# Directive
Could you return each line from the one bearing "color: #0f766e ->" through the last line of the entries, exactly as it stands, with no pictures?

=== Begin Enclosure ===

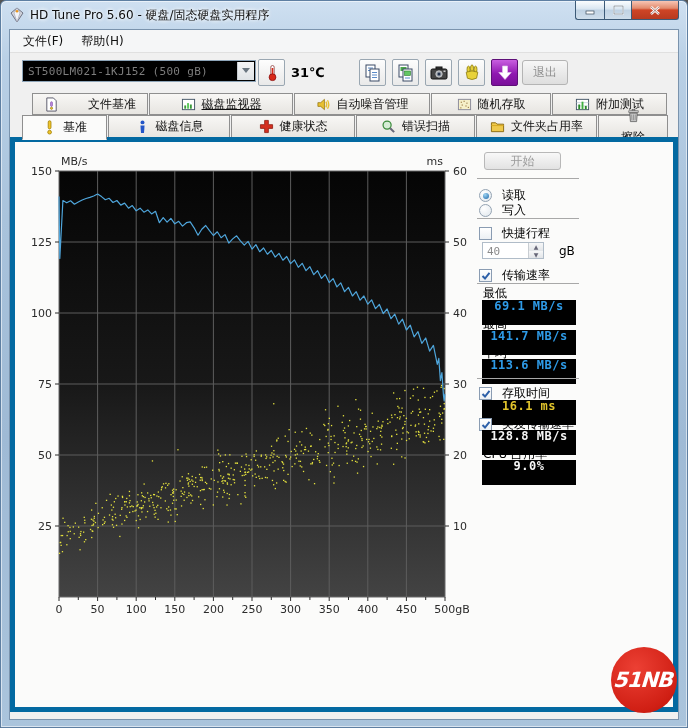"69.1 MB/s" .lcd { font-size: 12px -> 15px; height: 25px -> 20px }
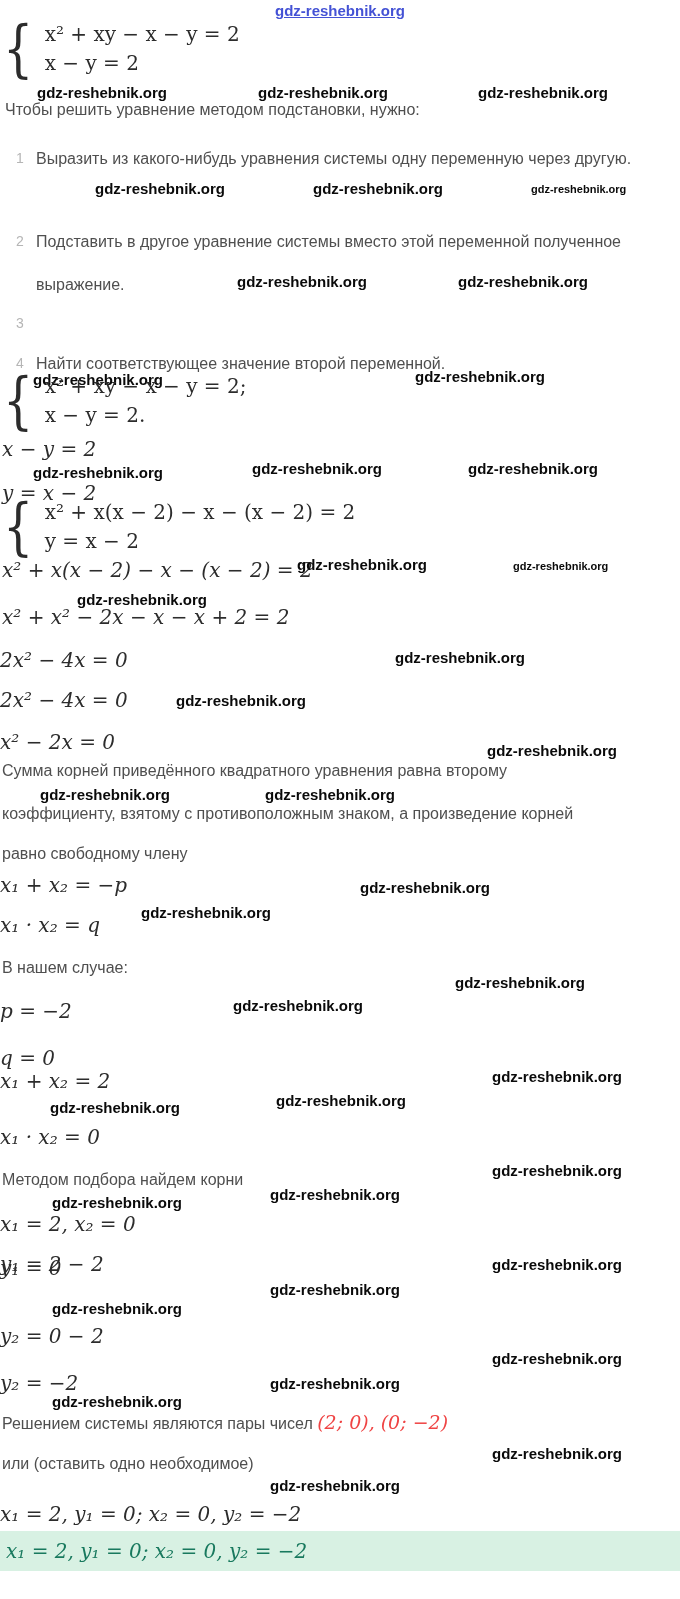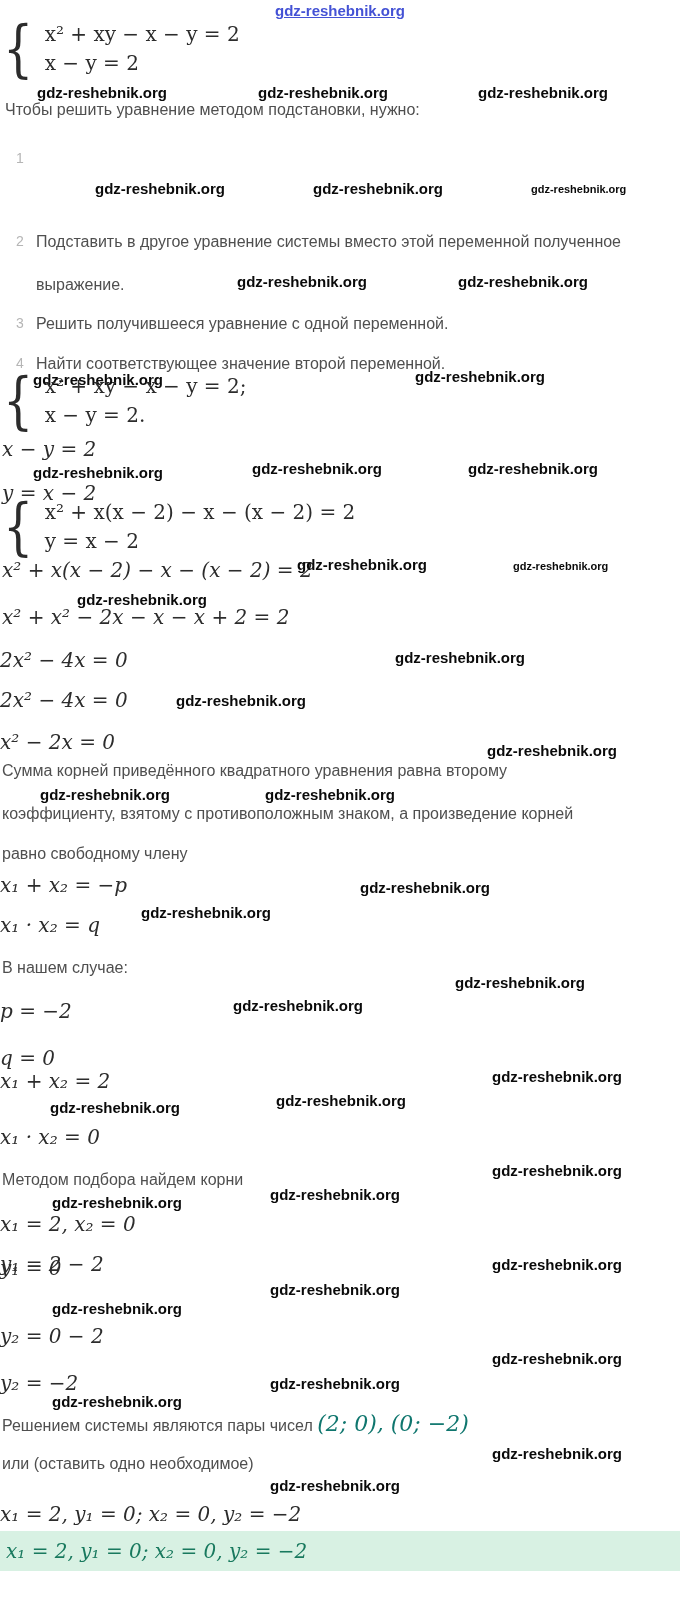"Выразить из какого-нибудь уравнения" div.step-text { html: none -> <div>Выразить из какого-нибудь уравнения системы одну переменную через другую.</div> }
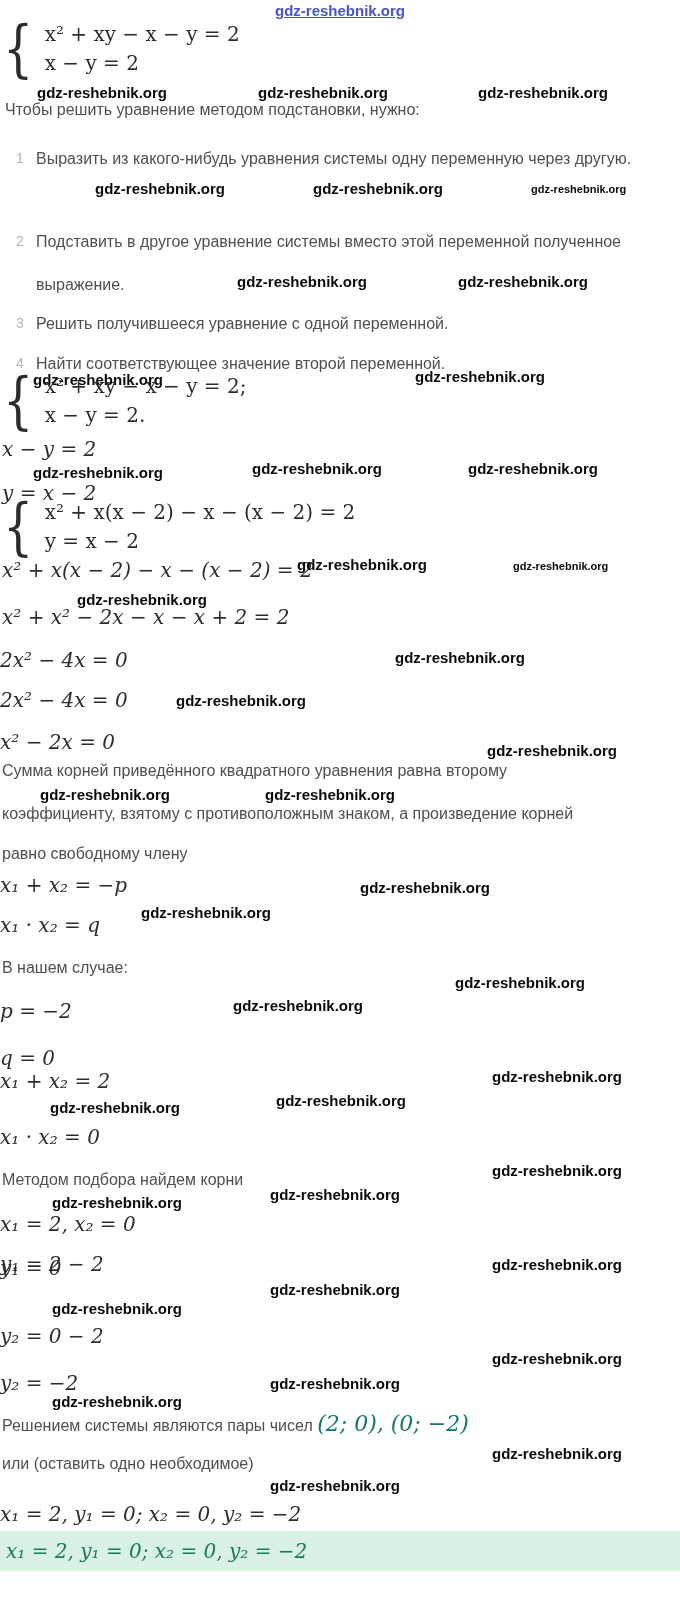"Решить получившееся уравнение с одной" div.step-text { html: <div>Решить получившееся уравнение с одной переменной.</div> -> none }
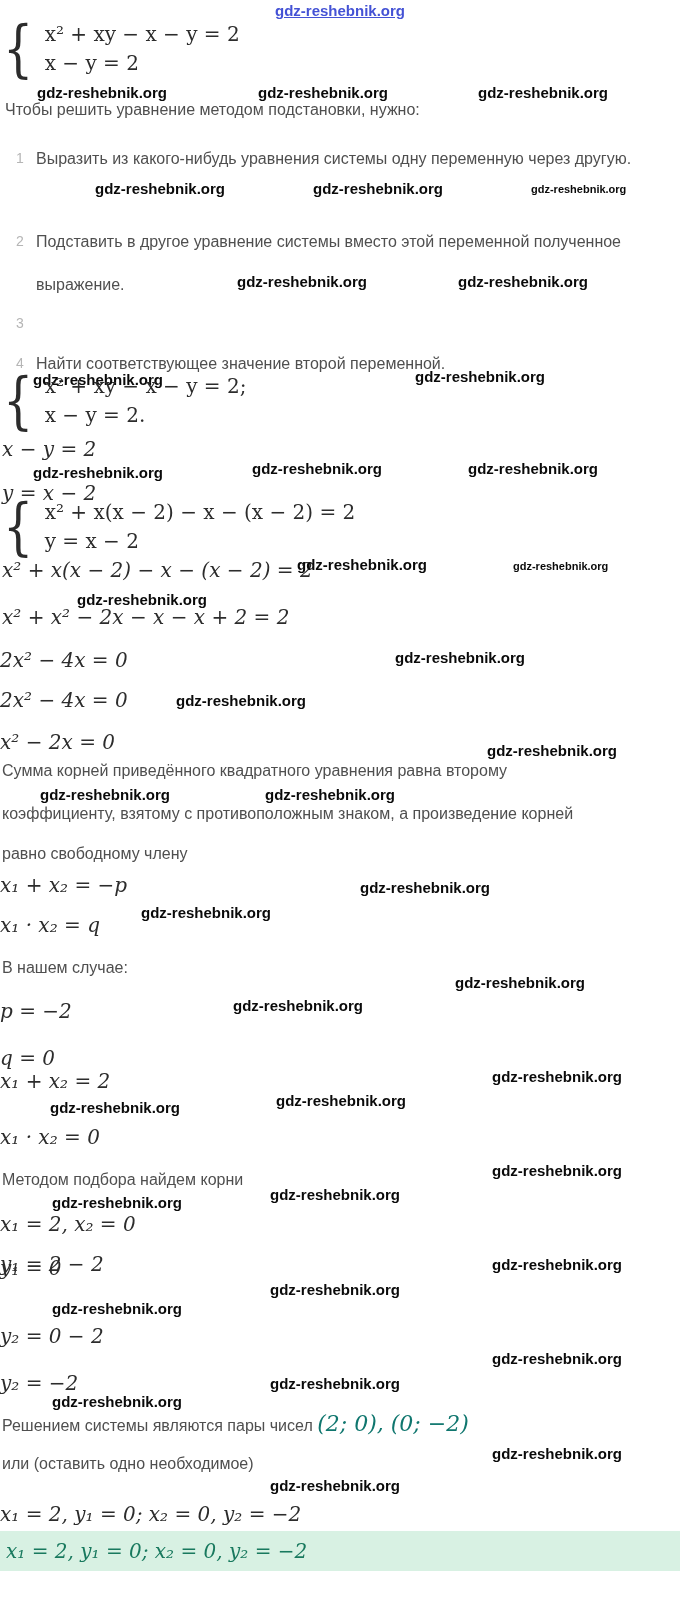"(2; 0), (0; −2)" .eq-inline { color: #0f766e -> #ef4444; font-size: 22px -> 19px }
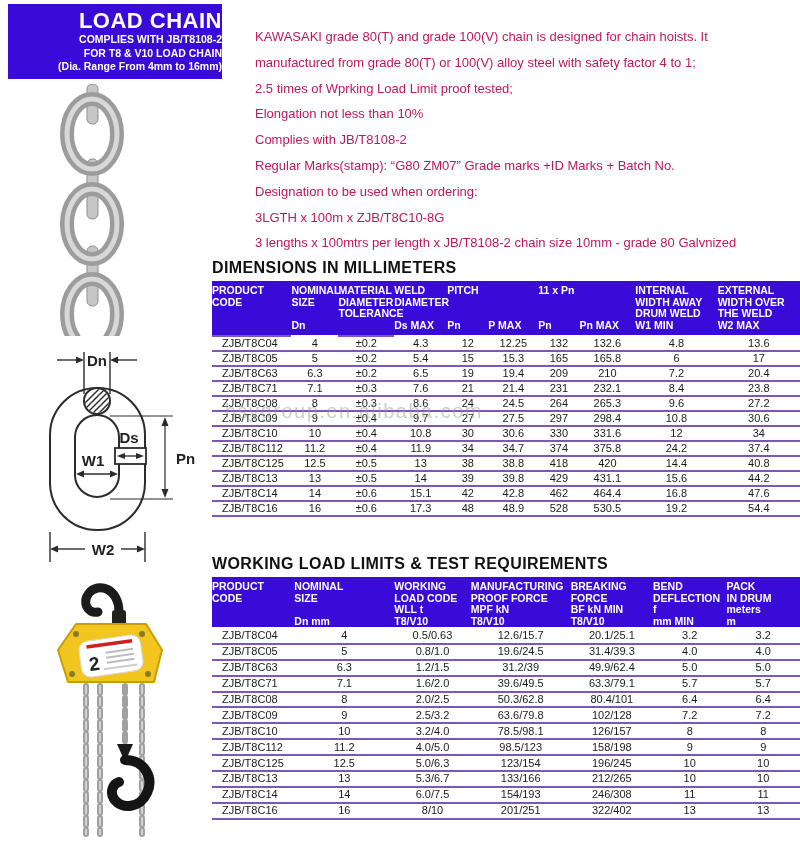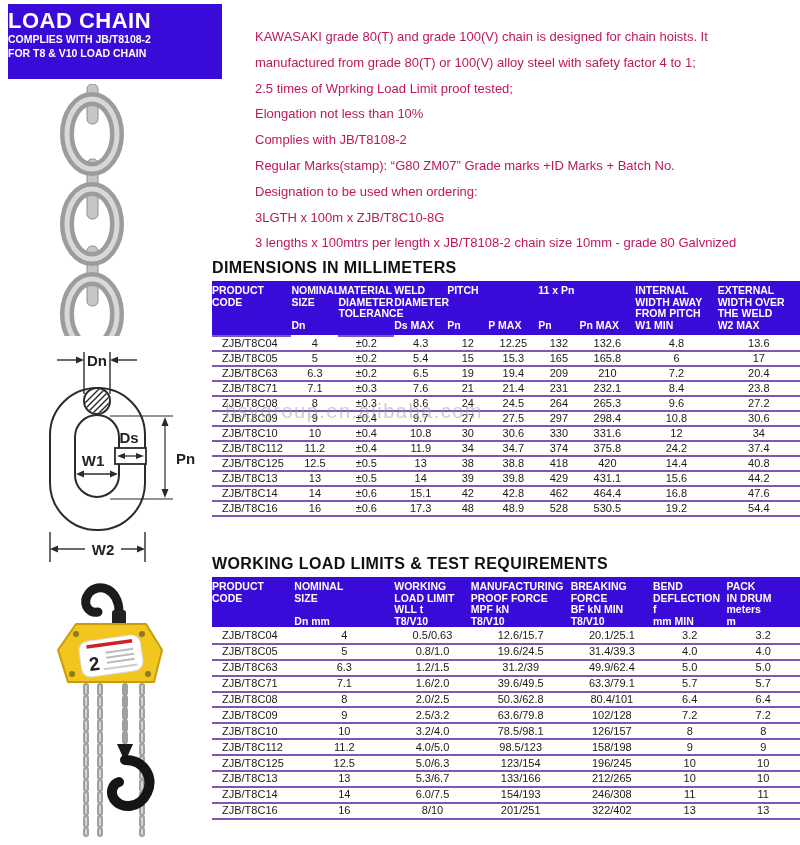"LOAD CHAIN" .banner { text-align: left -> right }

=== End Enclosure ===

# Answer area
"(2; 0), (0; −2)" .eq-inline { color: #0f766e -> #ef4444; font-size: 22px -> 19px }
"LOAD CHAIN" .banner { text-align: left -> right }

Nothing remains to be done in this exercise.